Much has been said about the advantage of using bcrypt over faster hash functions because it slows down brute force attacks. I know bcrypt uses Blowfish internally, which is a symmetric encryption algorithm rather than a hash algorithm. So there must be a hard-coded key somewhere to use bcrypt, and since Blowfish is being used, it stands to reason that if the key is discovered, the password derivation can be reversed and the original password discovered.
Since client-side code can be decompiled, the key could be easily discovered, making bcrypt unsafe to use client-side. Is my reasoning correct or have I missed something?
Also, in a related question, wouldn't the same argument be valid server-side as well. A hash function cannot be reversed, but an encryption function can be if the key is known. Wouldn't it be safer to use a real hash server side, even if it is faster and therefore more susceptible to brute force attack, than to use bcrypt which is reversible?
EDIT: user10008 notes below (post has been removed) that only parts of Blowfish are used in bcrypt and gave me a link. When I followed a link I found a function prototype that includes key as the last argument. So I still see the key being used to kick-start the bcrypt algorithm. If the key is required, and bcrypt uses symmetrical encryption instead of hashing, isn't the operation reversible?

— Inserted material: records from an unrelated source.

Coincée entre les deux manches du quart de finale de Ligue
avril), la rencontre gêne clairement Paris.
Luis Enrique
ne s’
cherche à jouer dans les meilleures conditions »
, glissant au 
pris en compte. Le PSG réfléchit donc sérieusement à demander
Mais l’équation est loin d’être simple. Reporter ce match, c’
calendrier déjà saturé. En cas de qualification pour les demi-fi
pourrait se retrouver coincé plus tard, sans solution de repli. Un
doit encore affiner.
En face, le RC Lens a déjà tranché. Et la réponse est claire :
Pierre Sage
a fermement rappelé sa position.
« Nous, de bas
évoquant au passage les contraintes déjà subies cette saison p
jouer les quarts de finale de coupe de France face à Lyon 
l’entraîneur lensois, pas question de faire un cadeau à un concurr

EDIT: Good answers from both martinstoeckli and user10008. I gave the answer to marginstoeckli because of the last sentence in the response:
BCrypt can be seen as encrypting with throwing away of the key.
This really cleared it up for me. Basically, we go through 2 phases
P -> K ; P,K -> C
and then throw away key K, leaving cyphertext C. Because we throw away the key K, we cannot decrypt back to plaintext P. Throwing away K effectively makes bcrypt a one-way function.
EDIT: From user10008, the steps I gave above are more complex, however the essence is that the key K is used in the final phase and discarded. Thanks user10008.
Edited to add: It turns out that what I've written is correct, but it isn't an answer to the question that was asked. I apologize.
Whatever you send from client to server is the password, whether it has been hashed, sliced, or diced. A password hashed on the client is no more secure than the same string, unhashed. If it is intercepted, it can be used for a replay attack in either case.
The important thing is to be sure the password is transmitted encrypted, e.g. with SSL/TLS.